2591 Dworetsky

Discovery
- Discovered by: K. Reinmuth
- Discovery site: Heidelberg Obs.
- Discovery date: 2 August 1949

Designations
- Named after: Michael Dworetsky (British astronomer)
- Alternative designations: 1949 PS · 1929 RH_{1} 1934 RD · 1949 QU 1952 DC_{1} · 1962 BD 1962 EH · 1969 OC 1973 GQ · 1975 TU_{4} 1978 GX_{3} · 1979 OD_{14} 1981 YL_{2} · 1982 BO
- Minor planet category: main-belt · (outer)

Orbital characteristics
- Epoch 4 September 2017 (JD 2458000.5)
- Uncertainty parameter 0
- Observation arc: 82.57 yr (30,159 days)
- Aphelion: 3.0614 AU
- Perihelion: 2.8135 AU
- Semi-major axis: 2.9374 AU
- Eccentricity: 0.0422
- Orbital period (sidereal): 5.03 yr (1,839 days)
- Mean anomaly: 236.94°
- Mean motion: 0° 11^{m} 44.88^{s} / day
- Inclination: 1.5430°
- Longitude of ascending node: 356.26°
- Argument of perihelion: 273.52°

Physical characteristics
- Dimensions: 12.925±0.141 13.269±0.195 km 15.60 km (calculated)
- Synodic rotation period: 12.77±0.05 h
- Geometric albedo: 0.20 (assumed) 0.2792±0.0310 0.291±0.037
- Spectral type: S
- Absolute magnitude (H): 11.4 · 11.5 · 11.70±0.46

= 2591 Dworetsky =

Main-belt asteroid

2591 Dworetsky, provisional designation , is a stony asteroid from the outer region of the asteroid belt, approximately 13 kilometers in diameter.

The asteroid was discovered on 2 August 1949, by German astronomer Karl Reinmuth at the Heidelberg Observatory in southern Germany. It was later named after British/American astronomer Michael Dworetsky.

EXTRACTED DATA:
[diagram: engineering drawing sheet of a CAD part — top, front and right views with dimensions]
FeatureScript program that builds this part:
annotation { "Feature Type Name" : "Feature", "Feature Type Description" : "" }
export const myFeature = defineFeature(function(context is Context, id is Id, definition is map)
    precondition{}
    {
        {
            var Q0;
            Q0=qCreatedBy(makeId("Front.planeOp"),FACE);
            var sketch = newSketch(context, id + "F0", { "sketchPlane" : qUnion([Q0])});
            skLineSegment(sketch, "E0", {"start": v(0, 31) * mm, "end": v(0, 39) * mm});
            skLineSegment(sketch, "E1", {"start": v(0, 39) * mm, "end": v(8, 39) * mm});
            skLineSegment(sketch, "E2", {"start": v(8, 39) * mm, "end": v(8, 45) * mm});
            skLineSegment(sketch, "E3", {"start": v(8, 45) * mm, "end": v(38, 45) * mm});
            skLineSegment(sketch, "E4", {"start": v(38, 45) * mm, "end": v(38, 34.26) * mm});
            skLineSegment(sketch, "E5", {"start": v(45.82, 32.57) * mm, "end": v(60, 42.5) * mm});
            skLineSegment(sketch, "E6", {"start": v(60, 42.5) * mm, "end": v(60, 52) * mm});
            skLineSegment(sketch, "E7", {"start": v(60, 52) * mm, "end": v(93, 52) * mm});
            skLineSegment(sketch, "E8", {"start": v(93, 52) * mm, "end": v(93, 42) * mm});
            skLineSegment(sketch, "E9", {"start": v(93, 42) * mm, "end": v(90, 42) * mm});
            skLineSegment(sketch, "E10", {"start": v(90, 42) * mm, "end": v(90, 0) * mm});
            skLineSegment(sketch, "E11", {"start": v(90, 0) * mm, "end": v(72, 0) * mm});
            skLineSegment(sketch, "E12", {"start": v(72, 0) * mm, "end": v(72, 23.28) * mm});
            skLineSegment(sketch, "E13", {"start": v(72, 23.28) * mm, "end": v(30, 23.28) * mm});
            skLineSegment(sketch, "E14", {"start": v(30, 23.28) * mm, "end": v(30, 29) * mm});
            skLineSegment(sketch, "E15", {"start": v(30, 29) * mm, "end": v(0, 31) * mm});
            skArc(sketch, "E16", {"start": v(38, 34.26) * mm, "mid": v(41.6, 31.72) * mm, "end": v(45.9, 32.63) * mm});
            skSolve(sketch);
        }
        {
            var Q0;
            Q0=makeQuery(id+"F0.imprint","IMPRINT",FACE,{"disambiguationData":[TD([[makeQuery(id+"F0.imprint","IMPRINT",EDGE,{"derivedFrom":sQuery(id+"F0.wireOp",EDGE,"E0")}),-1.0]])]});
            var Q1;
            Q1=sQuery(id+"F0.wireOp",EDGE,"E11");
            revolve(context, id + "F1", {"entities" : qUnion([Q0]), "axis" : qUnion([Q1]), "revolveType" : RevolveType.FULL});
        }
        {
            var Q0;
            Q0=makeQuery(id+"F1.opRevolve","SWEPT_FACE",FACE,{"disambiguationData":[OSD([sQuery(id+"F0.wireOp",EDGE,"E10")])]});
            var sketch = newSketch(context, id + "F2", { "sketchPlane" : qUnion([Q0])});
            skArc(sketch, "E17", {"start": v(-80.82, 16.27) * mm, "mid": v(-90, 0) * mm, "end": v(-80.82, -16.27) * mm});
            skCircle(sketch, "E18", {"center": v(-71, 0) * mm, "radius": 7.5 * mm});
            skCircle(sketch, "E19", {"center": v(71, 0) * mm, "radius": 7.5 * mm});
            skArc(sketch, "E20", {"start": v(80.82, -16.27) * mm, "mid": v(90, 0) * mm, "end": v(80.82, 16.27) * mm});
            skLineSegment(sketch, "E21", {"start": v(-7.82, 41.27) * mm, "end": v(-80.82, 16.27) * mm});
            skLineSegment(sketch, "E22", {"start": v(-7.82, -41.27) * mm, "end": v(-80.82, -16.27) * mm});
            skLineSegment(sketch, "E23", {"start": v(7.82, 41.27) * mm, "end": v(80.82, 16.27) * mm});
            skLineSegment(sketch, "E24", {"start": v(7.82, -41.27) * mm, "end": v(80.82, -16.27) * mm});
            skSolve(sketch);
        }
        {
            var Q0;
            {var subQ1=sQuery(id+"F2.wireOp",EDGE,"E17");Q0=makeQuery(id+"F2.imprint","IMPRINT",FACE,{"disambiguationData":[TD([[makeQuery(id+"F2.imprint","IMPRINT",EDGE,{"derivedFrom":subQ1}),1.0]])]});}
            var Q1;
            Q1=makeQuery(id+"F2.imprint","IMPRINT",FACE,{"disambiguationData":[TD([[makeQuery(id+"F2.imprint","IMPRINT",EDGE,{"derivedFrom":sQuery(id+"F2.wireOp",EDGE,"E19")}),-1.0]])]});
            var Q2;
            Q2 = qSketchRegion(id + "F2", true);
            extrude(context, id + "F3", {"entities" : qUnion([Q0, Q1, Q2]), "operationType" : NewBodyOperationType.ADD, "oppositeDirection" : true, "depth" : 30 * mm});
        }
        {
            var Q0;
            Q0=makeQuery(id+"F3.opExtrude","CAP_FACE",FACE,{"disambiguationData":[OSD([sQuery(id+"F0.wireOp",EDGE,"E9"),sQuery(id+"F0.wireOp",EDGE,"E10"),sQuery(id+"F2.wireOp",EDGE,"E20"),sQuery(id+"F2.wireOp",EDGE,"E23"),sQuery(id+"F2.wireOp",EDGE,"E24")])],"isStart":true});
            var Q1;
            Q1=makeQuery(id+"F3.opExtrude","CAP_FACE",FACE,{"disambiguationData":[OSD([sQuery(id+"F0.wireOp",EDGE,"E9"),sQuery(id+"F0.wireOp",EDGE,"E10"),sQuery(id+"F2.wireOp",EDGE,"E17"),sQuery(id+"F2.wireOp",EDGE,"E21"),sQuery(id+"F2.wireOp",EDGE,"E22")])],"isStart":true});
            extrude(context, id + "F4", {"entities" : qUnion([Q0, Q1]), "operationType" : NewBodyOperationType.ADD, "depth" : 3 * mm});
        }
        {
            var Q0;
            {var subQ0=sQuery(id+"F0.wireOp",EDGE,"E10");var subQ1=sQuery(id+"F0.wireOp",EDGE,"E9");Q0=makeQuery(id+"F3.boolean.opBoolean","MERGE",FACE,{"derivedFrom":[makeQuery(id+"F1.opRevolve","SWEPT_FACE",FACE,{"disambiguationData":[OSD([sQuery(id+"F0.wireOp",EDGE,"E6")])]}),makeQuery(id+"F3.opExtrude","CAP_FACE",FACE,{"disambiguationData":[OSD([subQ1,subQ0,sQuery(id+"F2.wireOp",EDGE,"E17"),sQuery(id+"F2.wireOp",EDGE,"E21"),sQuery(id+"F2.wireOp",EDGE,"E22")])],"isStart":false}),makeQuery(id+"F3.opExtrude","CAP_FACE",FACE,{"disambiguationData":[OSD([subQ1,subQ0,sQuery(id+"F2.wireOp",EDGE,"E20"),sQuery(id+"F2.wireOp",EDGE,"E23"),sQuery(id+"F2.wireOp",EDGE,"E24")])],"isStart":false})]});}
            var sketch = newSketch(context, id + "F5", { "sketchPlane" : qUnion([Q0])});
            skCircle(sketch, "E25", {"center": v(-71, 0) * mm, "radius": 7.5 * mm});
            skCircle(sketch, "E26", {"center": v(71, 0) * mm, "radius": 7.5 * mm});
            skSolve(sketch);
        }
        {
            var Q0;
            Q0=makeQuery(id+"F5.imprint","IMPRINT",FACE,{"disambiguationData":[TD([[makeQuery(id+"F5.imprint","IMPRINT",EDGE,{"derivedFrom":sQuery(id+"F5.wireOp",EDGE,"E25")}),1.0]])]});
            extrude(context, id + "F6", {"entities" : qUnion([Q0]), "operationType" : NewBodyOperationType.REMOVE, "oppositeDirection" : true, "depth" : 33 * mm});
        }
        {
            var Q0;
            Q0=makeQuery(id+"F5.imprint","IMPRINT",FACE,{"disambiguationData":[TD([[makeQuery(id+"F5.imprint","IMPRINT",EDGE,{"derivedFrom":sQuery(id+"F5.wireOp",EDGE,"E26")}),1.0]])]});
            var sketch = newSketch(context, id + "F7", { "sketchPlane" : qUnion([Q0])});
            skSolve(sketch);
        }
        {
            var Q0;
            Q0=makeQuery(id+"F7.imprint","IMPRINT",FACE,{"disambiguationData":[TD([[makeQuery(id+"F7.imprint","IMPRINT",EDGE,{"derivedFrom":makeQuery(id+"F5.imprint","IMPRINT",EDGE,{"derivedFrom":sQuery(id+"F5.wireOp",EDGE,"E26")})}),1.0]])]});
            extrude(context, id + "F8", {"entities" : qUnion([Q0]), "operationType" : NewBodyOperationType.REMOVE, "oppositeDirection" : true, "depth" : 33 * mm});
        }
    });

ASSIGNED TASK: Reproduce, character for character, the part of the 2591 Dworetsky article that opens with the words containing "2591 Dworetsky, provisional" and closes with "astronomer Michael Dworetsky.".

THE ANSWER:
2591 Dworetsky, provisional designation , is a stony asteroid from the outer region of the asteroid belt, approximately 13 kilometers in diameter.

The asteroid was discovered on 2 August 1949, by German astronomer Karl Reinmuth at the Heidelberg Observatory in southern Germany. It was later named after British/American astronomer Michael Dworetsky.